*Extrait du document*:
----------------------------------------
En souvenir de Djilali, soldat au 17e RTA.
Paris 25 mai 2006
À Madame Halima K.
Douar Béni-Abdallah
En ce jour anniversaire, Madame Halima, je vous écris pour vous donner les renseignements que vous attendez sur la sépulture de votre père, Djilali Mohamed K., mort le 25 mai 1940 en France, caporal au 17e Régiment de Tirailleurs Algériens.
Vous ne me connaissez pas, mais peut-être vous souvenez-vous que votre fils, Abdelhamid, vous a téléphoné un jour pour vous annoncer qu’il allait rechercher la tombe de son grand-père avec l’aide d’un Français ; vous avez demandé : « Un gaouri ?», Abdelhamid a dit oui, et vous avez ajouté : « C’est bien, Inch’Allah ! ».
Un jour de bonnes rencontres, alors que votre fils s’inscrivait dans une école où il espérait apprendre un métier, et où j’avais à faire, il me demanda de remplir pour lui un formulaire, puis il me dit : « Mon grand-père est mort pour la France, mais je ne sais pas où il est enterré. » « En France, on respecte les soldats morts et leur sépulture est enregistrée ! », j’ai répondu.
En vérité, je n’en savais rien, mais mon patriotisme en était convaincu. Il suffisait de connaître le nom, la date, les circonstances…
Vous le savez, Madame, Abdelhamid est en France depuis une poignée d’années. Comme beaucoup d’autres jeunes Algériens, il est arrivé sans trop savoir pourquoi, et sans papiers.
Un mois après notre rencontre, Abdelhamid revenait me voir avec des photocopies que vous lui aviez envoyées.
Djilali était mort avec de nombreux frères d’armes, le 25 mai 1940 à Camelin dans l’Aisne, il avait 32 ans, et laissait une veuve, plus quatre enfants dont vous Halima qui aviez huit ans à l’époque.
----------------------------------------
*Action à mener 1*:
Réécrivez plus brièvement le paragraphe de la lettre qui commence par « Djilali était mort avec », en conservant ses faits principaux.

[Entrées de données enregistrées]
----------------------------------------
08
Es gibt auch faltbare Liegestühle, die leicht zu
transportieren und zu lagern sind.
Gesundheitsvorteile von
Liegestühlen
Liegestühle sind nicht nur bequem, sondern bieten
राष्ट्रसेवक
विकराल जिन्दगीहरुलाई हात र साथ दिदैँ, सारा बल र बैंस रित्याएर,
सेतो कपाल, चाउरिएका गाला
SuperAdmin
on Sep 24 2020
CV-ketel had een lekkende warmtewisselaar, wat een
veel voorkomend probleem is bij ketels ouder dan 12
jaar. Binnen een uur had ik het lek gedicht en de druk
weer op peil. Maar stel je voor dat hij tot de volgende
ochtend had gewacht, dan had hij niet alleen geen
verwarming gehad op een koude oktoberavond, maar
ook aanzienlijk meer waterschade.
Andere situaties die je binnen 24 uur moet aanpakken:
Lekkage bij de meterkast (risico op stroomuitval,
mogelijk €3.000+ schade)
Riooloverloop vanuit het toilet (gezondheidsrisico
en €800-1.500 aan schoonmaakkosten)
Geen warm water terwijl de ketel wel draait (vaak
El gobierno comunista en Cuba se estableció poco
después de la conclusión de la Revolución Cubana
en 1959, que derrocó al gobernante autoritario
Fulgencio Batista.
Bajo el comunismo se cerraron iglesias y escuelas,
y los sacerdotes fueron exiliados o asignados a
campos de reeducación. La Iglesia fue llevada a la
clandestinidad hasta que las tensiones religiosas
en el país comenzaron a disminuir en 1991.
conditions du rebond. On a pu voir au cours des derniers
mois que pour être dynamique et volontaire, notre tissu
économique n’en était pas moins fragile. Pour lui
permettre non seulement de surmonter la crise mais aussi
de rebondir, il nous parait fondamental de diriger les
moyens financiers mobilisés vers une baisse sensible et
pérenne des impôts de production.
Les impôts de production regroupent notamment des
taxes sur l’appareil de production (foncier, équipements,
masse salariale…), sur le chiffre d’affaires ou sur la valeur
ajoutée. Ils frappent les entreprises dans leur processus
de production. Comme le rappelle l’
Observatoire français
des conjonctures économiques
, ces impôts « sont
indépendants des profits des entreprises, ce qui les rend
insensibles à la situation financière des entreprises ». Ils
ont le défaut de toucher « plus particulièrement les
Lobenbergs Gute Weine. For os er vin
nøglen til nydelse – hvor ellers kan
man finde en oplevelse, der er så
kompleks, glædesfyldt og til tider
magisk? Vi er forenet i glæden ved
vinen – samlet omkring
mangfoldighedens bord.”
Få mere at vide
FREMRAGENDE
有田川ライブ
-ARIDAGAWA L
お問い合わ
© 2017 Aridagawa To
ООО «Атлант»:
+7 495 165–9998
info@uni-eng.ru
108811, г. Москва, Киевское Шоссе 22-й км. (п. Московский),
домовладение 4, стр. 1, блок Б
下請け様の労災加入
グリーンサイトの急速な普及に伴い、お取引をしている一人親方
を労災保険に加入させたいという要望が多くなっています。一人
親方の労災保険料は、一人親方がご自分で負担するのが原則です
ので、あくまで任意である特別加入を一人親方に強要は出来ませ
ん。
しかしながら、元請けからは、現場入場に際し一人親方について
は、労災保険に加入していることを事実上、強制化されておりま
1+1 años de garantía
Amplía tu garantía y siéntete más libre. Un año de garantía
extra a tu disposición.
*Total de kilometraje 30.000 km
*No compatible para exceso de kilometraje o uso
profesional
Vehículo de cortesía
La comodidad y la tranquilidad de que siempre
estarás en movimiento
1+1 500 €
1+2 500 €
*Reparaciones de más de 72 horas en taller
----------------------------------------
*Action à mener 2*:
Relevez, s'il vous plaît, chaque ligne de la liste ci-dessus qui contient le mot « impôts ».

*Réponse attendue 1*:
Djilali est mort le 25 mai 1940 à Camelin, dans l'Aisne, avec de nombreux frères d'armes. Il avait 32 ans et laissait une veuve et quatre enfants, dont Halima, alors âgée de huit ans.

*Réponse attendue 2*:
pérenne des impôts de production.
Les impôts de production regroupent notamment des
, ces impôts « sont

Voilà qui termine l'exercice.